A class called New Venture Creations is teaching students how to run small businesses serving other students and the community of Ottawa.

Marylou DeWald, division chair of business administration, said the class is required class for the entrepeneurship concentration, otherwise it’s a business elective.

“This particular project is called the the ten dollar business,” she said. “The object is that they are allowed to use ten dollars to start and run a small businesses for eight weeks.”

“It’s as realistic as we can make it but the object is to get them to understand what’s easy and not easy,” DeWald said.

Tyler Curbow, a sophomore business major, started a business called Safe-Ride-Us, which is primarily a designated driver for hire.

“I shuttle people back and forth to Lawrence or anyone else that has been drinking,” he said. “I also do shuttle service to the airport for anyone who’s living on campus who doesn’t have cars.”

Curbow said he has learned running a business is difficult, especially when other things like school and soccer are part of the equation.

“Since I am an athlete, I have a hard time working on the weekends when I have games,” he said.
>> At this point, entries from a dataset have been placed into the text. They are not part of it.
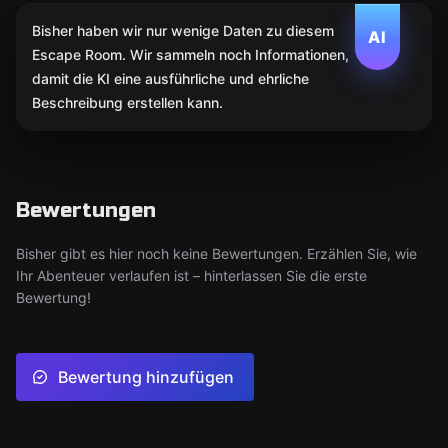
Bisher haben wir nur wenige Daten zu diesem
AI
Escape Room. Wir sammeln noch Informationen,
damit die KI eine ausführliche und ehrliche
Beschreibung erstellen kann.
Bewertungen
Bisher gibt es hier noch keine Bewertungen. Erzählen Sie, wie
Ihr Abenteuer verlaufen ist – hinterlassen Sie die erste
Bewertung!
Bewertung hinzufügen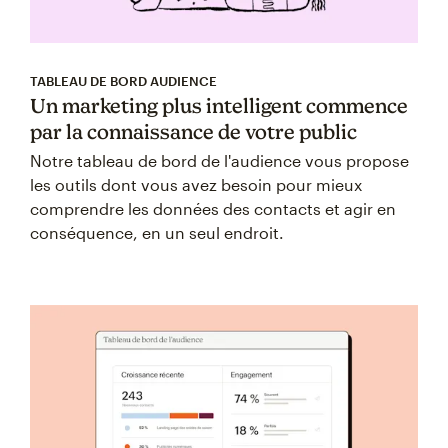
TABLEAU DE BORD AUDIENCE
Un marketing plus intelligent commence
par la connaissance de votre public
Notre tableau de bord de l'audience vous propose
les outils dont vous avez besoin pour mieux
comprendre les données des contacts et agir en
conséquence, en un seul endroit.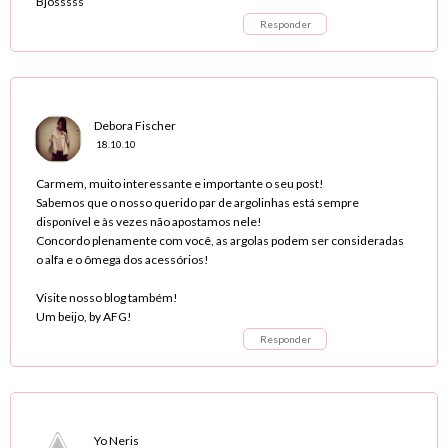
Bjosssss
Responder
Debora Fischer
18.10.10
Carmem, muito interessante e importante o seu post!
Sabemos que o nosso querido par de argolinhas está sempre
disponível e às vezes não apostamos nele!
Concordo plenamente com você, as argolas podem ser consideradas
o alfa e o ômega dos acessórios!
Visite nosso blog também!
Um beijo, by AFG!
Responder
Yo Neris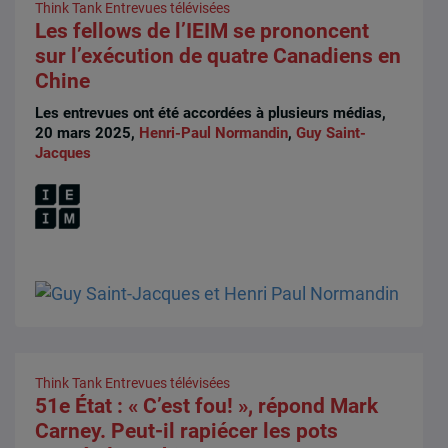
Think Tank
Entrevues télévisées
Les fellows de l’IEIM se prononcent
sur l’exécution de quatre Canadiens en
Chine
Les entrevues ont été accordées à plusieurs médias,
20 mars 2025,
Henri-Paul Normandin
,
Guy Saint-
Jacques
Think Tank
Entrevues télévisées
51e État : « C’est fou! », répond Mark
Carney. Peut-il rapiécer les pots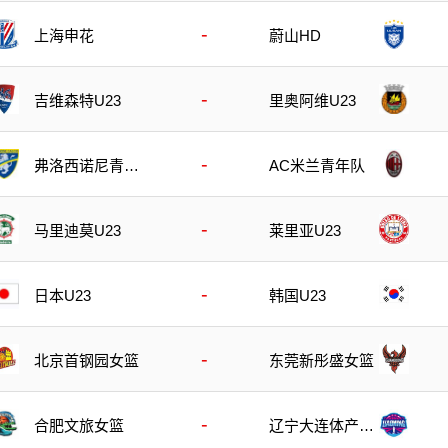
-
上海申花
蔚山HD
-
吉维森特U23
里奥阿维U23
-
弗洛西诺尼青年
AC米兰青年队
队
-
马里迪莫U23
莱里亚U23
-
日本U23
韩国U23
-
北京首钢园女篮
东莞新彤盛女篮
-
合肥文旅女篮
辽宁大连体产女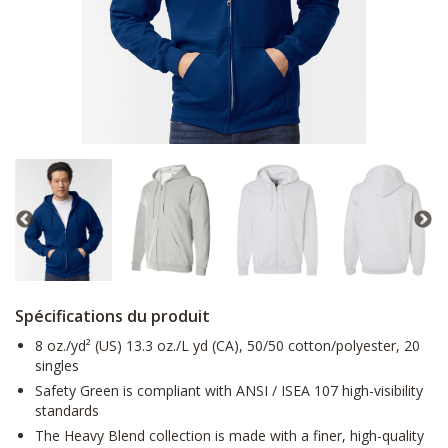
Spécifications du produit
8 oz./yd² (US) 13.3 oz./L yd (CA), 50/50 cotton/polyester, 20
singles
Safety Green is compliant with ANSI / ISEA 107 high-visibility
standards
The Heavy Blend collection is made with a finer, high-quality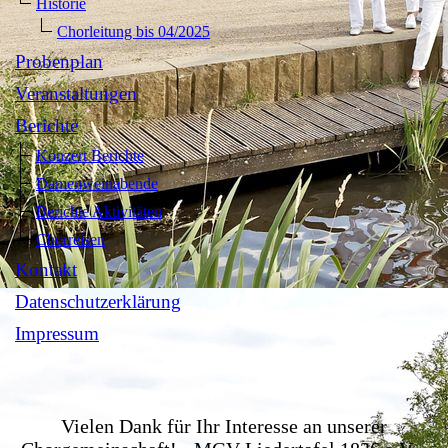
Historie
Chorleitung bis 04/2025
Probenplan
Veranstaltungen
Berichte
Konzert Berichte
Damenweinabende
Berichte Aktivitäten
Chorreisen
Kontakt
Datenschutzerklärung
Impressum
Vielen Dank für Ihr Interesse an unserer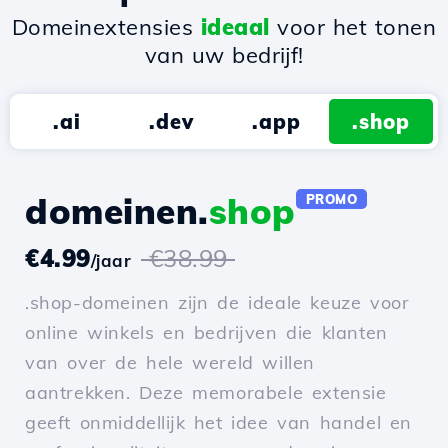
Domeinextensies
ideaal
voor het tonen
van uw bedrijf!
.ai
.dev
.app
.shop
domeinen.
shop
PROMO
€4.99
€38.99
/jaar
.shop-domeinen zijn de ideale keuze voor
online winkels en bedrijven die klanten
van over de hele wereld willen
aantrekken. Deze memorabele extensie
geeft onmiddellijk het idee van handel en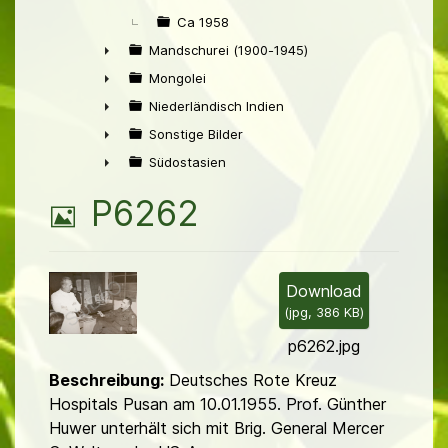
Ca 1958
Mandschurei (1900-1945)
►
Mongolei
►
Niederländisch Indien
►
Sonstige Bilder
►
Südostasien
►
B
P6262
i
l
Download
(
jpg,
386 KB
)
d
p6262.jpg
Beschreibung:
Deutsches Rote Kreuz
Hospitals Pusan am 10.01.1955. Prof. Günther
Huwer unterhält sich mit Brig. General Mercer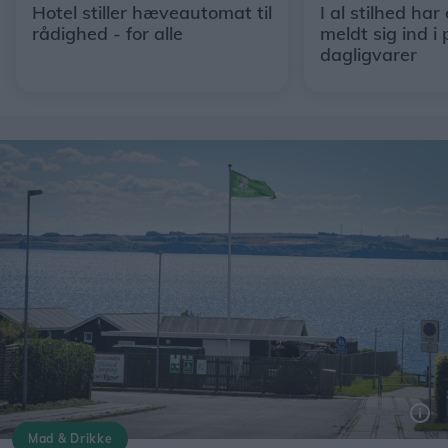
Hotel stiller hæveautomat til
I al stilhed har
rådighed - for alle
meldt sig ind i 
dagligvarer
Mad & Drikke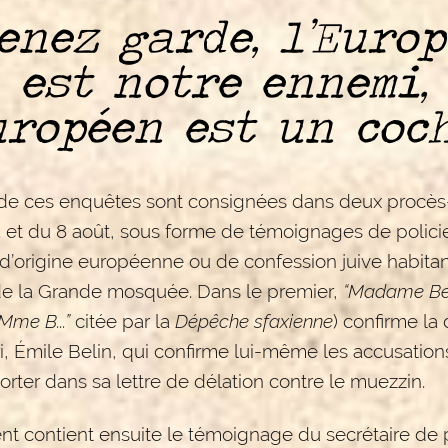
enez garde, l’Euro
est notre ennemi,
uropéen est un coc
 de ces enquêtes sont consignées dans deux procè
 et du 8 août, sous forme de témoignages de policie
d’origine européenne ou de confession juive habitan
de la Grande mosquée. Dans le premier,
“Madame Bel
Mme B...”
citée par la
Dépêche sfaxienne
) confirme la
, Émile Belin, qui confirme lui-même les accusations
orter dans sa lettre de délation contre le muezzin.
t contient ensuite le témoignage du secrétaire de p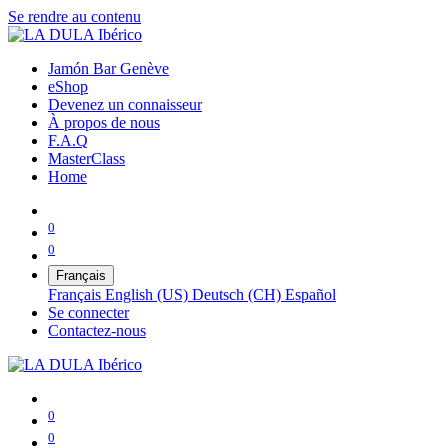
Se rendre au contenu
Jamón Bar Genève
eShop
Devenez un connaisseur
À propos de nous
F.A.Q
MasterClass
Home
0
0
Français
Français
English (US)
Deutsch (CH)
Español
Se connecter
Contactez-nous
0
0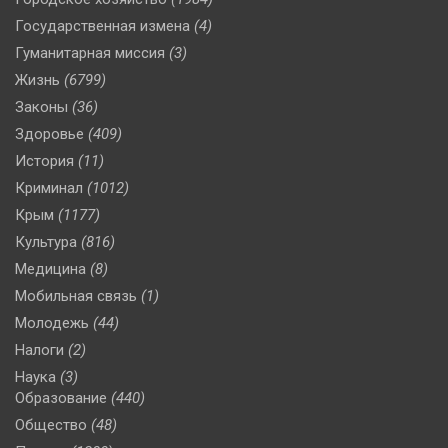
Государственная измена
(4)
Гуманитарная миссия
(3)
Жизнь
(6799)
Законы
(36)
Здоровье
(409)
История
(11)
Криминал
(1012)
Крым
(1177)
Культура
(816)
Медицина
(8)
Мобильная связь
(1)
Молодежь
(44)
Налоги
(2)
Наука
(3)
Образование
(440)
Общество
(48)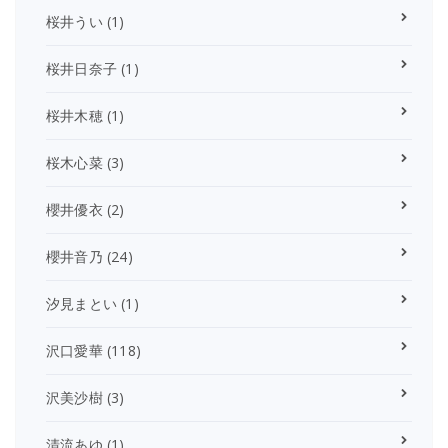
桜井うい
(1)
桜井日奈子
(1)
桜井木穂
(1)
桜木心菜
(3)
櫻井優衣
(2)
櫻井音乃
(24)
汐見まとい
(1)
沢口愛華
(118)
沢美沙樹
(3)
清流あゆ
(1)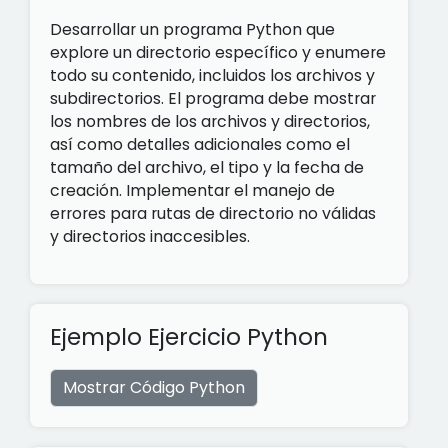
Desarrollar un programa Python que
explore un directorio específico y enumere
todo su contenido, incluidos los archivos y
subdirectorios. El programa debe mostrar
los nombres de los archivos y directorios,
así como detalles adicionales como el
tamaño del archivo, el tipo y la fecha de
creación. Implementar el manejo de
errores para rutas de directorio no válidas
y directorios inaccesibles.
Ejemplo Ejercicio Python
Mostrar Código Python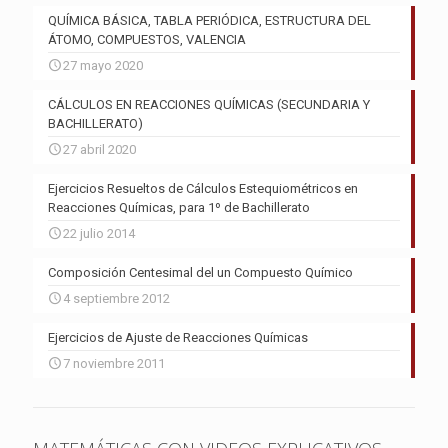
QUÍMICA BÁSICA, TABLA PERIÓDICA, ESTRUCTURA DEL
ÁTOMO, COMPUESTOS, VALENCIA
27 mayo 2020
CÁLCULOS EN REACCIONES QUÍMICAS (SECUNDARIA Y
BACHILLERATO)
27 abril 2020
Ejercicios Resueltos de Cálculos Estequiométricos en
Reacciones Químicas, para 1º de Bachillerato
22 julio 2014
Composición Centesimal del un Compuesto Químico
4 septiembre 2012
Ejercicios de Ajuste de Reacciones Químicas
7 noviembre 2011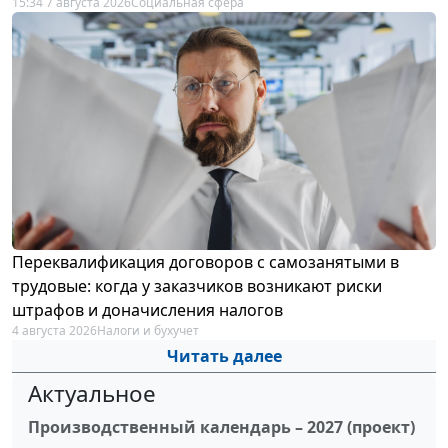
15:34 7 августа 2026
Социальная сфера
Переквалификация договоров с самозанятыми в
трудовые: когда у заказчиков возникают риски
штрафов и доначисления налогов
4 августа 2026
Налоги и бухучет
Читать далее
Актуальное
Производственный календарь – 2027 (проект)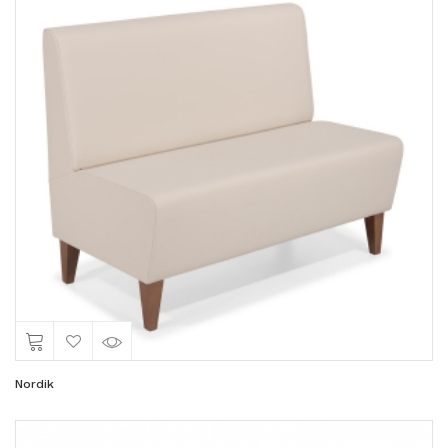
Nordik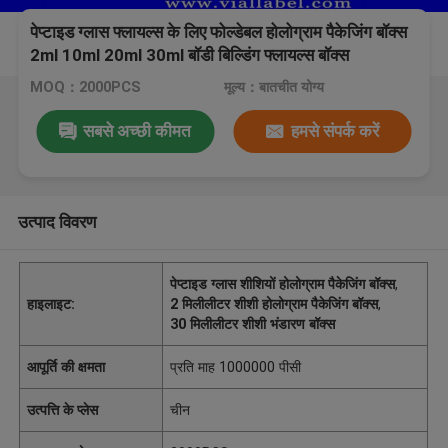
पेप्टाइड ग्लास फ्लायल्स के लिए फोल्डेबल होलोग्राम पैकेजिंग बॉक्स
2ml 10ml 20ml 30ml बॉडी बिल्डिंग फ्लायल्स बॉक्स
MOQ：2000PCS
मूल्य：बातचीत योग्य
सबसे अच्छी कीमत
हमसे संपर्क करें
उत्पाद विवरण
पेप्टाइड ग्लास शीशियों होलोग्राम पैकेजिंग बॉक्स
,
हाइलाइट:
2 मिलीलीटर शीशी होलोग्राम पैकेजिंग बॉक्स
,
30 मिलीलीटर शीशी भंडारण बॉक्स
आपूर्ति की क्षमता
प्रति माह 1000000 पीसी
उत्पत्ति के प्लेस
चीन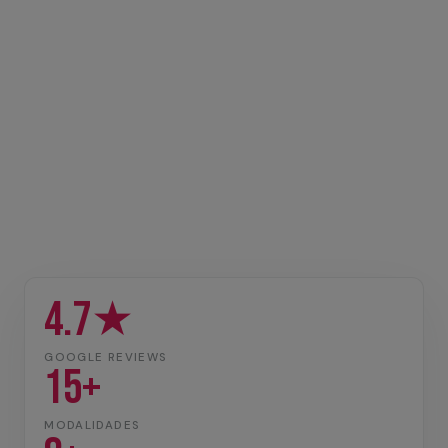
4.7★
GOOGLE REVIEWS
15+
MODALIDADES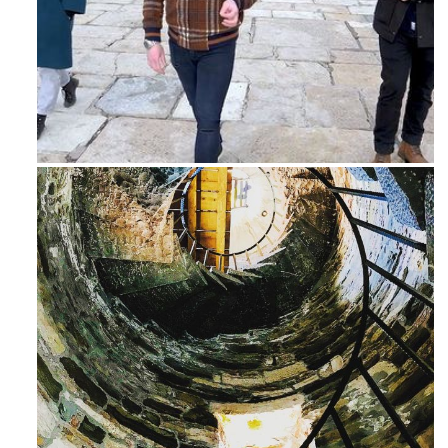
Feb 16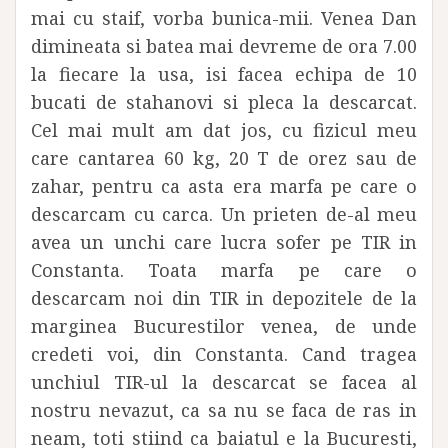
mai cu staif, vorba bunica-mii. Venea Dan
dimineata si batea mai devreme de ora 7.00
la fiecare la usa, isi facea echipa de 10
bucati de stahanovi si pleca la descarcat.
Cel mai mult am dat jos, cu fizicul meu
care cantarea 60 kg, 20 T de orez sau de
zahar, pentru ca asta era marfa pe care o
descarcam cu carca. Un prieten de-al meu
avea un unchi care lucra sofer pe TIR in
Constanta. Toata marfa pe care o
descarcam noi din TIR in depozitele de la
marginea Bucurestilor venea, de unde
credeti voi, din Constanta. Cand tragea
unchiul TIR-ul la descarcat se facea al
nostru nevazut, ca sa nu se faca de ras in
neam, toti stiind ca baiatul e la Bucuresti,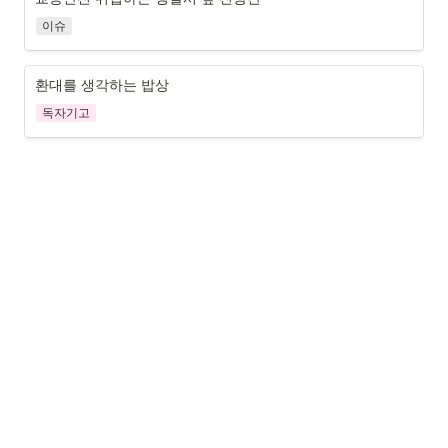
이슈
환대를 생각하는 밥상
독자기고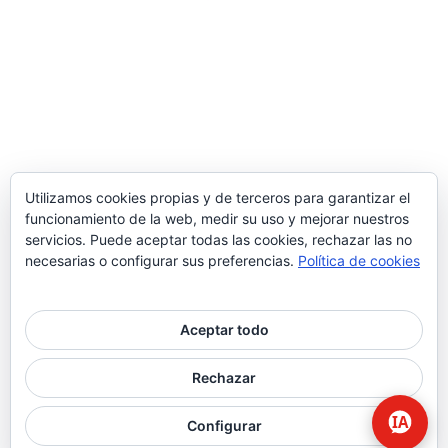
Utilizamos cookies propias y de terceros para garantizar el
funcionamiento de la web, medir su uso y mejorar nuestros
servicios. Puede aceptar todas las cookies, rechazar las no
necesarias o configurar sus preferencias.
Política de cookies
Aceptar todo
© 2026 Higiene | Limpieza Industrial | Seguridad Alimentaria.
Rechazar
twitter
facebook
Configurar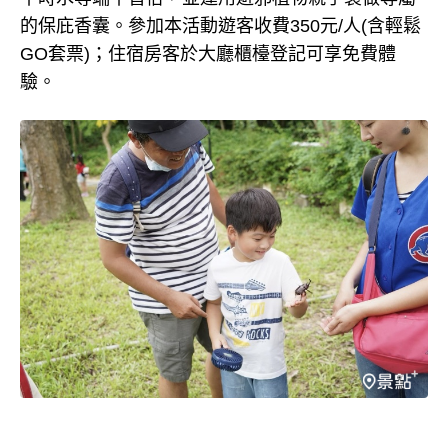
的保庇香囊。參加本活動遊客收費350元/人(含輕鬆
GO套票)；住宿房客於大廳櫃檯登記可享免費體
驗。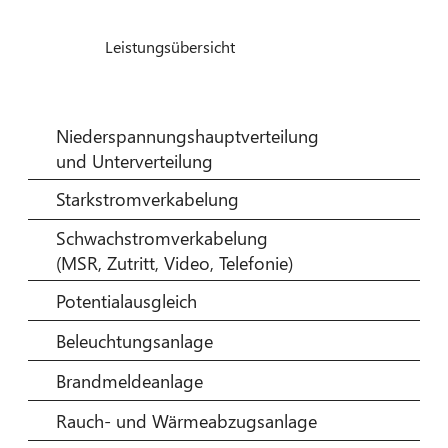
Leistungsübersicht
Niederspannungshauptverteilung
und Unterverteilung
Starkstromverkabelung
Schwachstromverkabelung
(MSR, Zutritt, Video, Telefonie)
Potentialausgleich
Beleuchtungsanlage
Brandmeldeanlage
Rauch- und Wärmeabzugsanlage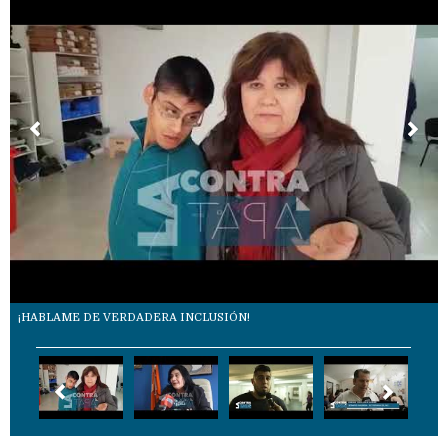
¡HABLAME DE VERDADERA INCLUSIÓN!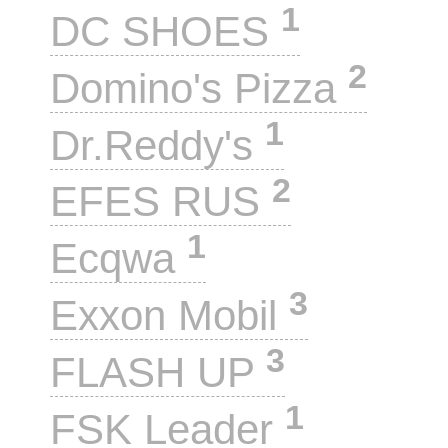
1
DC SHOES
2
Domino's Pizza
1
Dr.Reddy's
2
EFES RUS
1
Ecqwa
3
Exxon Mobil
3
FLASH UP
1
FSK Leader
DeWald said the students do this to understand what running a business really means.

“If they make a sale they are able to plow their net profit back into the business,” she said. “It’s not just theory they actually have money at stake.”

DeWald said the first half of the class is prep, followed by eight weeks of running the business, with a wrap-up the last week of class.

“If they didn’t have the ten dollars in the first place they can borrow it from the ‘bank’,” she said. “So that has to be repayed at the end with interest.”

DeWald said the class is on a rotation every other year.

“If the demand’s there we’ll offer it every year,” she said, “but so far the demand’s not there.”?

Meghan Warhurst, a senior business major, started a business called “Commendable Cleaning.”

“I clean people’s houses off campus, Ottawa residents,” she said. “It’s not easy to start a business in a small town. I don’t have any sales yet.”

Curbow said that he would recommend the class to anyone who has an interest in business.

“It’s a hands on way of learning basic principles that you learn in business class,” he said. “You really get to learn to put them into practice.”